# More on hyperbolas

A
hyperbola
is the set of all points
$P$
in the plane such that the difference between the distances from
$P$
to two fixed points is a given constant. Each of the fixed points is a
focus
. (The plural is foci.) If
$P$
is a point on the hyperbola and the foci are
${F}_{1}$
and
${F}_{2}$
then
$\stackrel{\xaf}{P{F}_{1}}$
and
$\stackrel{\xaf}{P{F}_{2}}$
are the
**
focal radii
**
. As you can see, the graph of the hyperbola has two disconnected branches that look similar to parabolas. Each branch approaches diagonal
asymptotes
.

The
**
center
**
of a hyperbola is the midpoint of the line segment joining its foci. The
**
transverse axis
**
is the line segment that contains the center of the hyperbola and whose endpoints are the two vertices of the hyperbola.

A central hyperbola, one with its center on the origin and its foci on either the $x$ -axis or $y$ -axis has one to the two formulas below. Note that ${a}^{2}$ is the denominator of the positive term in each case.

The hyperbola with its center at $\left(0,0\right)$ , foci $\left(c,0\right)$ and $\left(-c,0\right)$ and distance between the vertices $2a$ has the equation

$\frac{{x}^{2}}{{a}^{2}}-\frac{{y}^{2}}{{b}^{2}}=1$ where ${b}^{2}={c}^{2}-{a}^{2}$ .

The equations of the asymptotes are $y=\frac{b}{a}x$ and $y=-\frac{b}{a}x$

Note that the hyperbola will have either $x$ - or $y$ -intercepts but never both.

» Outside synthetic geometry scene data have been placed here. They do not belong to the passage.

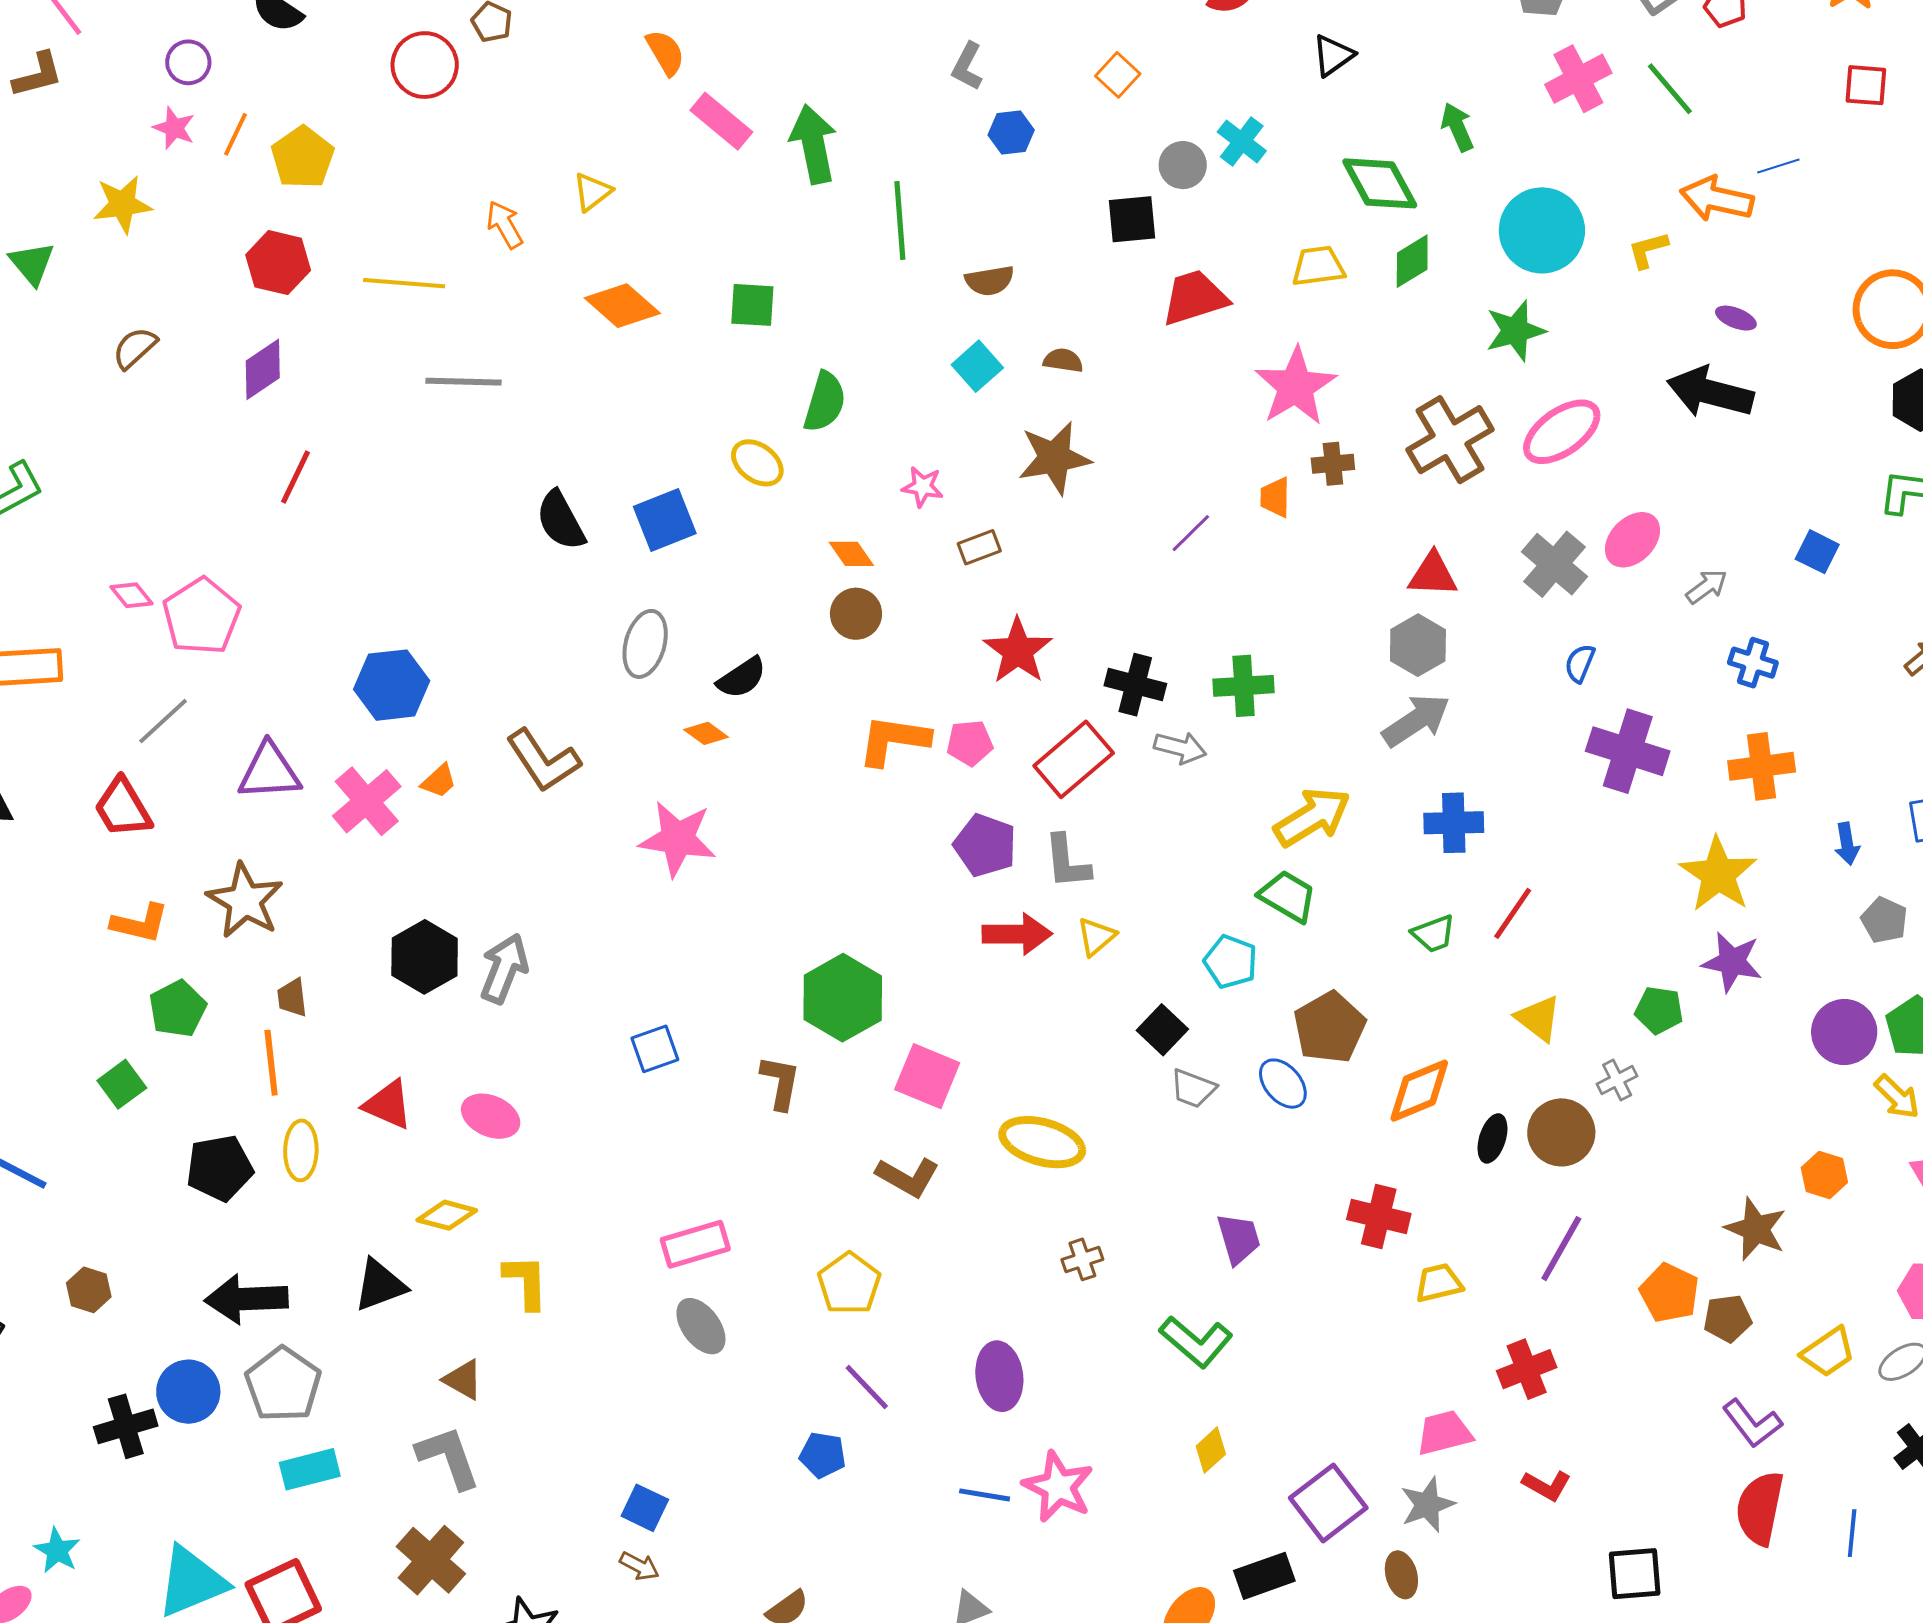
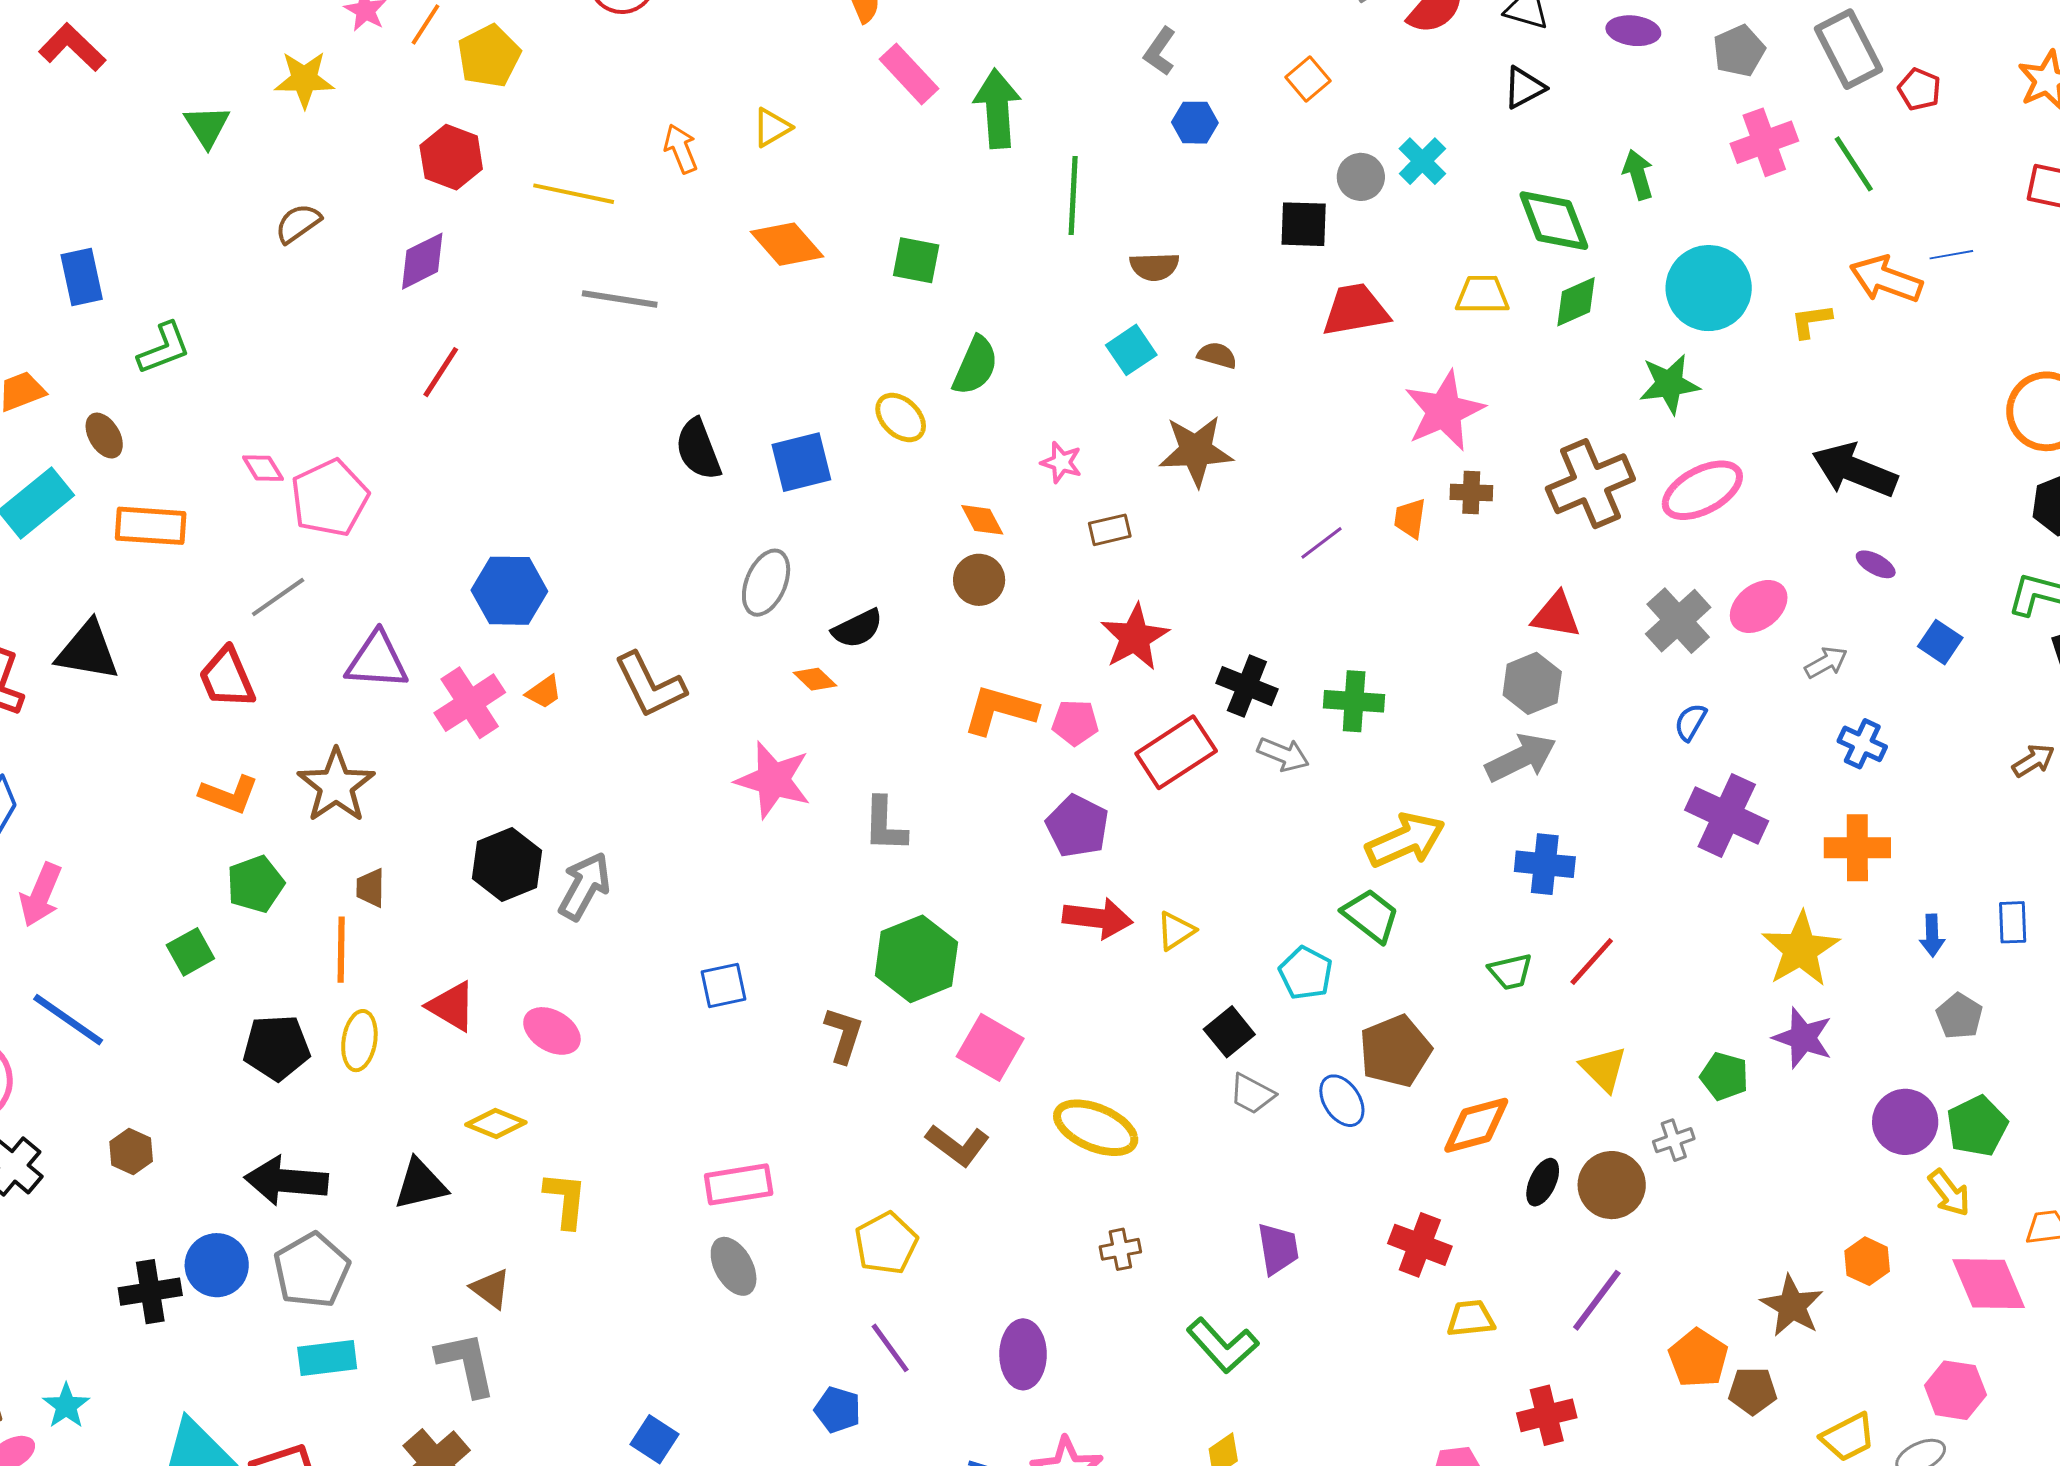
purple ellipse: (1736, 318) -> (1876, 564), moved
gray L-shape: (1067, 862) -> (885, 825), moved

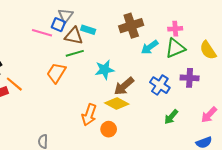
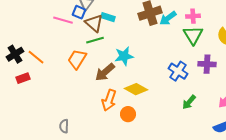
brown triangle: (74, 36) -> (94, 23), turned 30
cyan arrow: (150, 47) -> (168, 18), moved
green triangle: (175, 48) -> (193, 35), turned -40
orange line: (14, 84) -> (36, 57), moved
brown arrow: (124, 86) -> (105, 72), moved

The hyperbola with its center at $\left(0,0\right)$ , foci $\left(0,c\right)$ and $\left(0,-c\right)$ , then the equation is $\frac{{y}^{2}}{{a}^{2}}-\frac{{x}^{2}}{{b}^{2}}=1$ with ${b}^{2}={c}^{2}-{a}^{2}$

The equations of the asymptotes are $y=\frac{a}{b}x$ and $y=-\frac{a}{b}x$ .

**
Example 1:
**

Find an equation of the hyperbola having foci $\left(3,0\right)$ and $\left(-3,0\right)$ and the distance between the vertices equal to $4$ if its center is at the origin.

The distance from each focus to the center is $3$ , so $c=3$ .

The distance between the vertices is $2a$ . So, $2a=4$ and $a=2$ .

${b}^{2}={c}^{2}-{a}^{2}$ , so ${b}^{2}={3}^{2}-{2}^{2}=9-4=5$

Since the foci are on the $x$ -axis, the equation is $\frac{{x}^{2}}{4}-\frac{{y}^{2}}{5}=1$ .

**
Example 2:
**

For the above example, find the equations of its asymptotes and graph the hyperbola.

The equations of the asymptotes are $y=\frac{\sqrt{5}}{2}x$ and $y=-\frac{\sqrt{5}}{2}x$ .

The $x$ -intercepts are $\left(2,0\right)$ and $\left(-2,0\right)$ . There are no $y$ -intercepts.

The graph of a hyperbola can be translated so that its center is at the point $\left(h,k\right)$ . This means that the graph has been translated $h$ units on the horizontal axis and $k$ units on the vertical axis.

*
Horizontal Major Axis Vertical Major Axis
*

$\frac{{\left(x-h\right)}^{2}}{{a}^{2}}-\frac{{\left(y-k\right)}^{2}}{{b}^{2}}=1$ $\frac{{\left(y-k\right)}^{2}}{{a}^{2}}-\frac{{\left(x-h\right)}^{2}}{{b}^{2}}=1$

Foci at $\left(h-c,k\right)$ and $\left(h+c,k\right)$ Foci at $\left(h,k-c\right)$ and $\left(h,k+c\right)$

**
Example 3:
**

Find an equation of the hyperbola with foci $\left(-3,-2\right)$ and $\left(-3,8\right)$ and the distance between the vertices $8$ .

The distance between the vertices, $2a$ , is $8$ . So, $2a=8$ and $a=4$ .

The center is halfway between the foci at $\left(-3,3\right)$ .

The distance from the center to each focus is $5$ so $c=5$ .

${b}^{2}={c}^{2}-{a}^{2}={5}^{2}-{4}^{2}=25-16=9$

Therefore, the equation of the hyperbola is $\frac{{\left(y-3\right)}^{2}}{16}-\frac{{\left(x+3\right)}^{2}}{9}=1$

A hyperbola can also be defined as a conic section obtained by the intersection of a double cone with a plane that is intersects both pieces of the cone without intersecting the axis.